Goals and Objectives
  • What do you want to accomplish?
  • What are the tests for success?
  • Are these really your goals or someone else’s?
Learning
  • Who can you learn from?
  • What are 3 examples to model from?
  • What are 3 things going well?
  • What are 3 things to improve?
Motivation
  • Do you want to do it?
  • Do you like to do it?
  • How can you enjoy the process?
  • What thoughts are getting in the way of your motivation?
  • Can you make a different choice that is more motivating?
Time Management
  • How much time did you spend on it?
  • How much time should you spend on it?
  • Is now the right time?
  • What’s good enough for now?
  • Are you spending $20 on a $5 problem?
  • How can you manage your energy to use your time more effectively?
Value
  • Does it matter?
  • Is it significant?
  • Who feels it has value? You? Others?
  • If others value it, does it conflict or align with what you value?

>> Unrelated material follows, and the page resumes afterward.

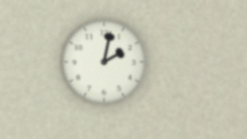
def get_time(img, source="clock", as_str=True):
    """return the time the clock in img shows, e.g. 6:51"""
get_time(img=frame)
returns 2:02
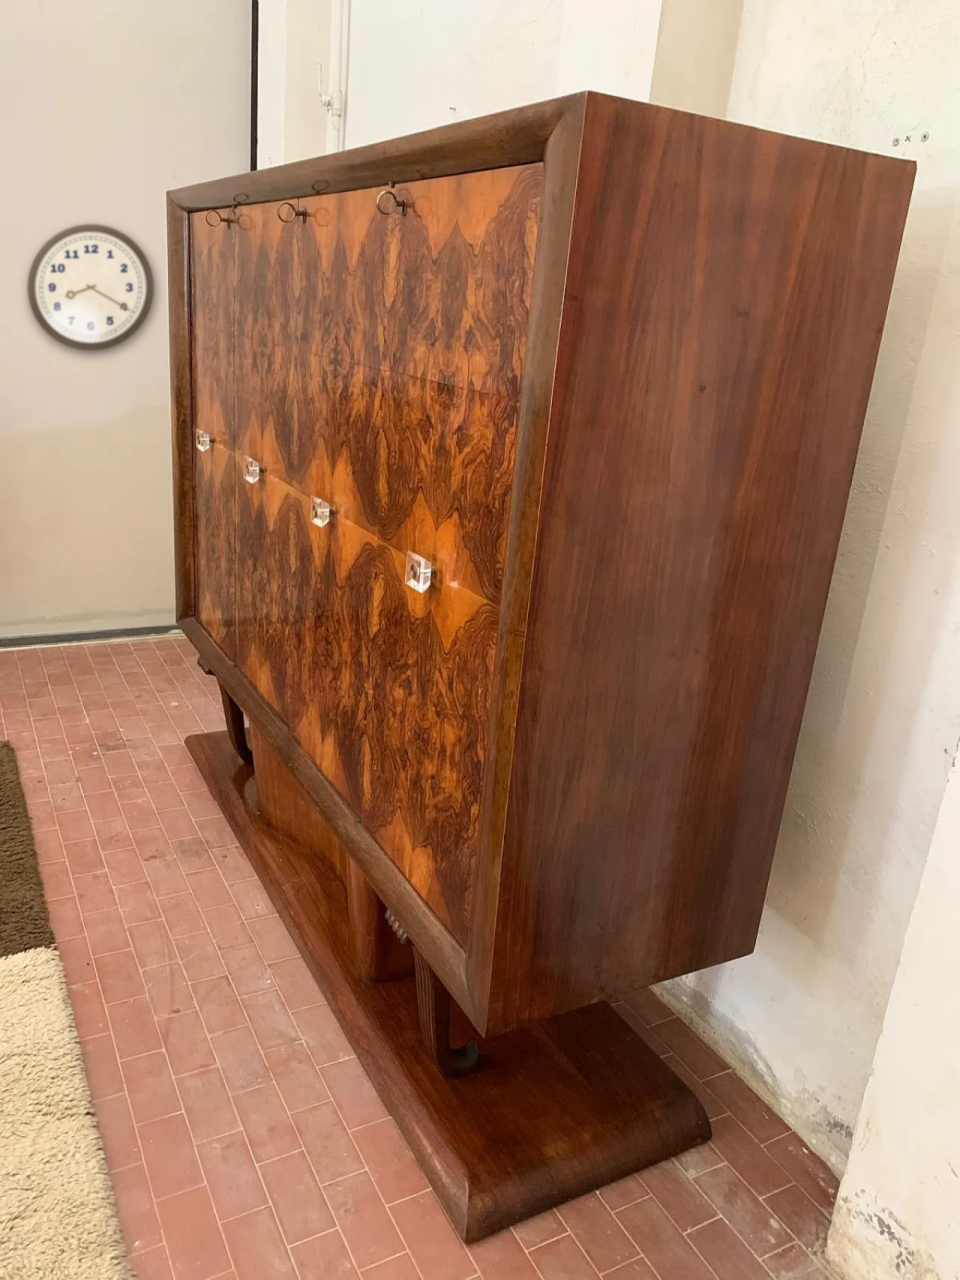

Use the table as a starting point, but the key is to find the questions that work for you and continue to add to your “question toolbox” over time.  You’ll find that some questions will really empower you from getting unstuck, to finding solutions, to getting inspired, to figuring out your next best thing to do.
Today’s Assignment
  1. Identify one question you can ask yourself that can help you get better results.
  2. Identify one question you need to stop asking yourself, so you can get better results.  Find a more effective question you can replace the ineffective question with.